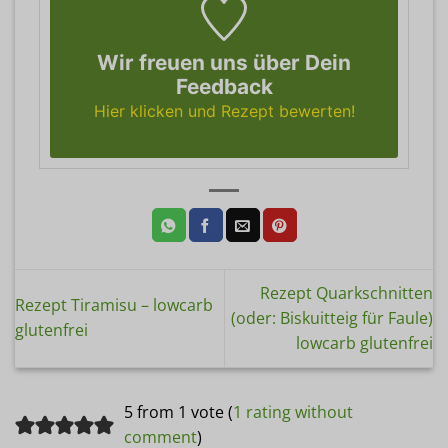
Wir freuen uns über Dein
Feedback
Hier klicken und Rezept bewerten!
Rezept Quarkschnitten
Rezept Tiramisu – lowcarb
(oder: Biskuitteig für Faule)
glutenfrei
lowcarb glutenfrei
5 from 1 vote (
1 rating without
comment
)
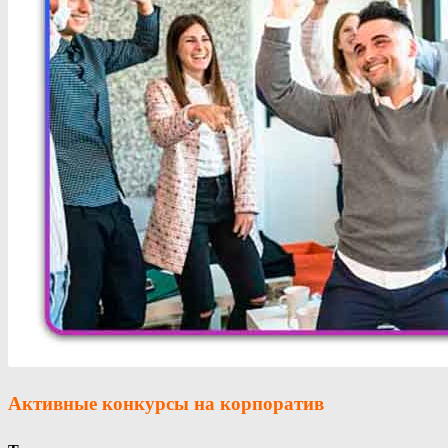
Активные конкурсы
на корпоратив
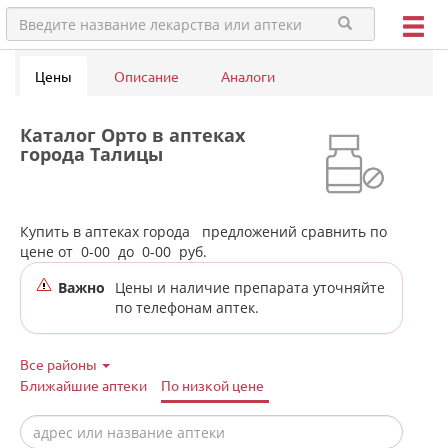
Цены
Описание
Аналоги
Каталог Орто в аптеках
города Талицы
Купить в аптеках города
предложений сравнить по
цене от
0-00
до
0-00
руб.
Важно
Цены и наличие препарата уточняйте
по телефонам аптек.
Все районы
Ближайшие аптеки
По низкой цене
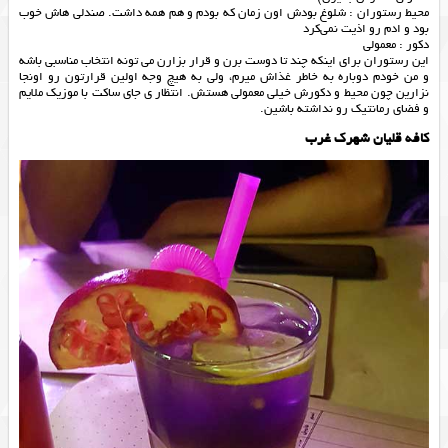
محیط رستوران : شلوغ بودش اون زمان که بودم و هم همه داشت. صندلی هاش خوب
بود و ادم رو اذیت نمی‌کرد
دکور : معمولی
این رستوران برای اینکه چند تا دوست برن و قرار بزارن می تونه انتخاب مناسبی باشه
و من خودم دوباره به خاطر غذاش میرم، ولی به هیچ وجه اولین قرارتون رو اونجا
نزارین چون محیط و دکورش خیلی معمولی هستش. انتظار ی جای ساکت با موزیک ملایم
و فضای رمانتیک رو نداشته باشین.
کافه قلیان شهرک غرب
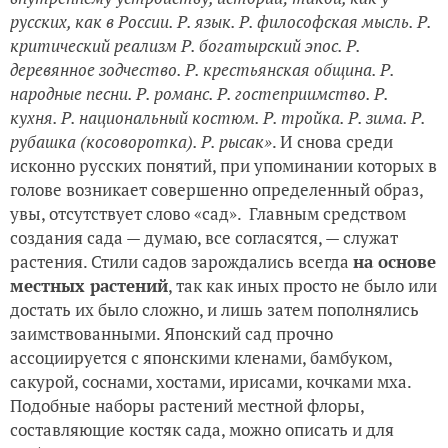
русских, как в России. Р. язык. Р. философская мысль. Р.
критический реализм Р. богатырский эпос. Р.
деревянное зодчество. Р. крестьянская община. Р.
народные песни. Р. романс. Р. гостеприимство. Р.
кухня. Р. национальный костюм. Р. тройка. Р. зима. Р.
рубашка (косоворотка). Р. рысак»
. И снова среди
исконно русских понятий, при упоминании которых в
голове возникает совершенно определенный образ,
увы, отсутствует слово «сад». Главным средством
создания сада — думаю, все согласятся, — служат
растения. Стили садов зарождались всегда
на основе
местных растений
, так как иных просто не было или
достать их было сложно, и лишь затем пополнялись
заимствованными. Японский сад прочно
ассоциируется с японскими кленами, бамбуком,
сакурой, соснами, хостами, ирисами, кочками мха.
Подобные наборы растений местной флоры,
составляющие костяк сада, можно описать и для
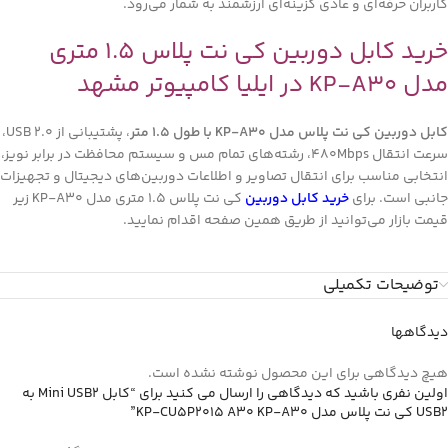
کاربران حرفه‌ای و عادی گزینه‌ای ارزشمند به شمار می‌رود.
خرید کابل دوربین کی نت پلاس 1.5 متری
مدل KP-A30 در ایلیا کامپیوتر مشهد
کابل دوربین کی نت پلاس مدل KP-A30 با طول 1.5 متر
، پشتیبانی از USB 2.0،
سرعت انتقال 480Mbps، رشته‌های تمام مس و سیستم محافظت در برابر نویز،
انتخابی مناسب برای انتقال تصاویر و اطلاعات دوربین‌های دیجیتال و تجهیزات
جانبی است. برای
خرید کابل دوربین
کی نت پلاس 1.5 متری مدل KP-A30 زیر
قیمت بازار می‌توانید از طریق همین صفحه اقدام نمایید.
توضیحات تکمیلی
دیدگاهها
هیچ دیدگاهی برای این محصول نوشته نشده است.
اولین نفری باشید که دیدگاهی را ارسال می کنید برای “کابل Mini USB2 به
USB2 کی نت پلاس مدل KP-CU5P2015 A30 KP-A30”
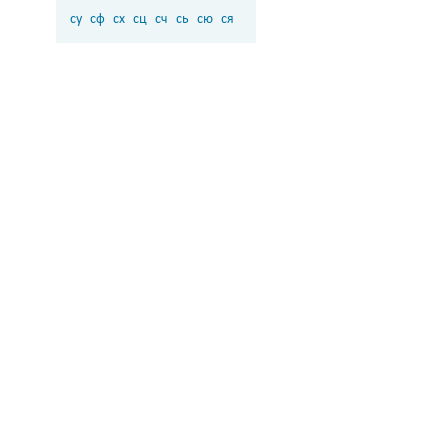
су
сф
сх
сц
сч
сь
сю
ся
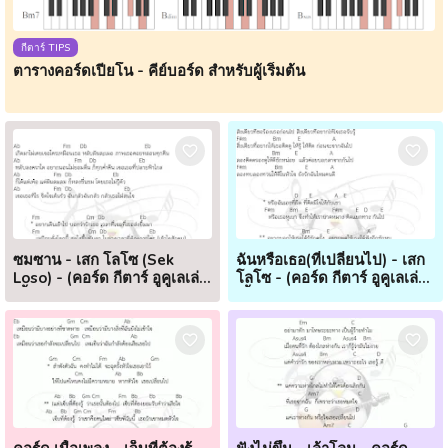
กีตาร์ TIPS
ตารางคอร์ดเปียโน - คีย์บอร์ด สำหรับผู้เริ่มต้น
ซมซาน - เสก โลโซ (Sek
ฉันหรือเธอ(ที่เปลี่ยนไป) - เสก
Loso) - (คอร์ด กีตาร์ อูคูเลเล่
โลโซ - (คอร์ด กีตาร์ อูคูเลเล่
เนื้อเพลง)
เนื้อเพลง)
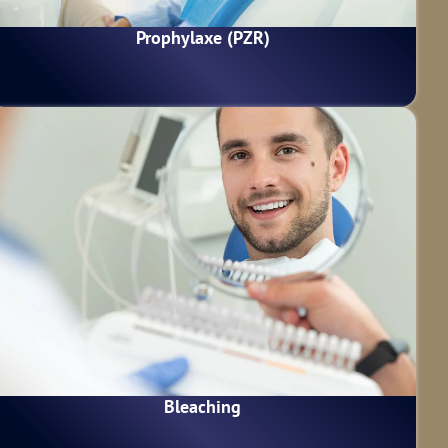
Prophylaxe (PZR)
Bleaching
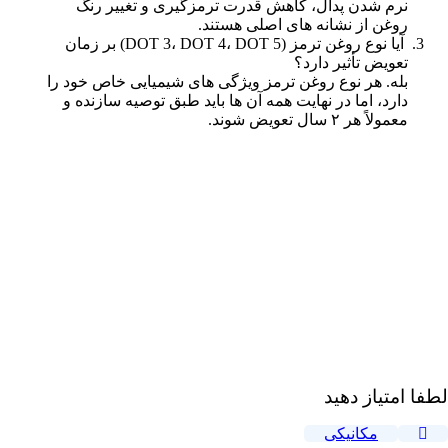
نرم شدن پدال، کاهش قدرت ترمزگیری و تغییر رنگ
روغن از نشانه های اصلی هستند.
آیا نوع روغن ترمز (DOT 3، DOT 4، DOT 5) بر زمان
تعویض تأثیر دارد؟
بله. هر نوع روغن ترمز ویژگی های شیمیایی خاص خود را
دارد، اما در نهایت همه آن ها باید طبق توصیه سازنده و
معمولاً هر ۲ سال تعویض شوند.
لطفا امتیاز دهید
مکانیکی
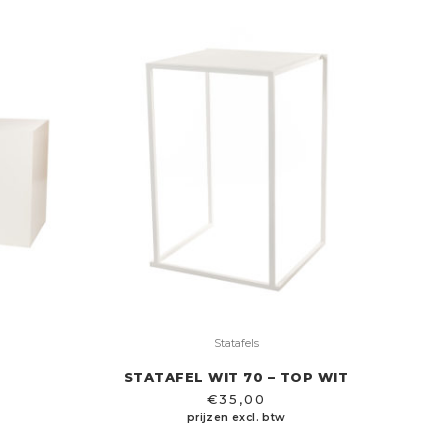
Statafels
STATAFEL WIT 70 – TOP WIT
€
35,00
prijzen excl. btw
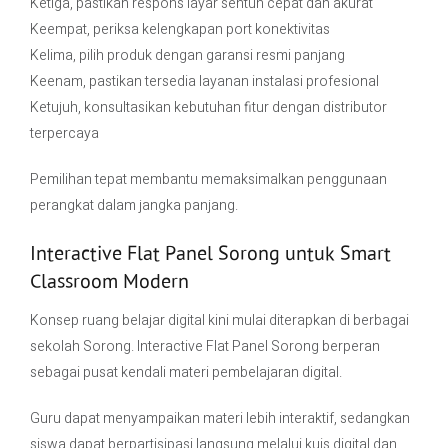
Ketiga, pastikan respons layar sentuh cepat dan akurat
Keempat, periksa kelengkapan port konektivitas
Kelima, pilih produk dengan garansi resmi panjang
Keenam, pastikan tersedia layanan instalasi profesional
Ketujuh, konsultasikan kebutuhan fitur dengan distributor
terpercaya
Pemilihan tepat membantu memaksimalkan penggunaan
perangkat dalam jangka panjang.
Interactive Flat Panel Sorong untuk Smart
Classroom Modern
Konsep ruang belajar digital kini mulai diterapkan di berbagai
sekolah Sorong. Interactive Flat Panel Sorong berperan
sebagai pusat kendali materi pembelajaran digital.
Guru dapat menyampaikan materi lebih interaktif, sedangkan
siswa dapat berpartisipasi langsung melalui kuis digital dan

- **What you need to do**
Scan the material and collect every line that contains "خرید".

- **Answer box**
خرید کابل دوربین کی نت پلاس 1.5 متری
خرید کابل دوربین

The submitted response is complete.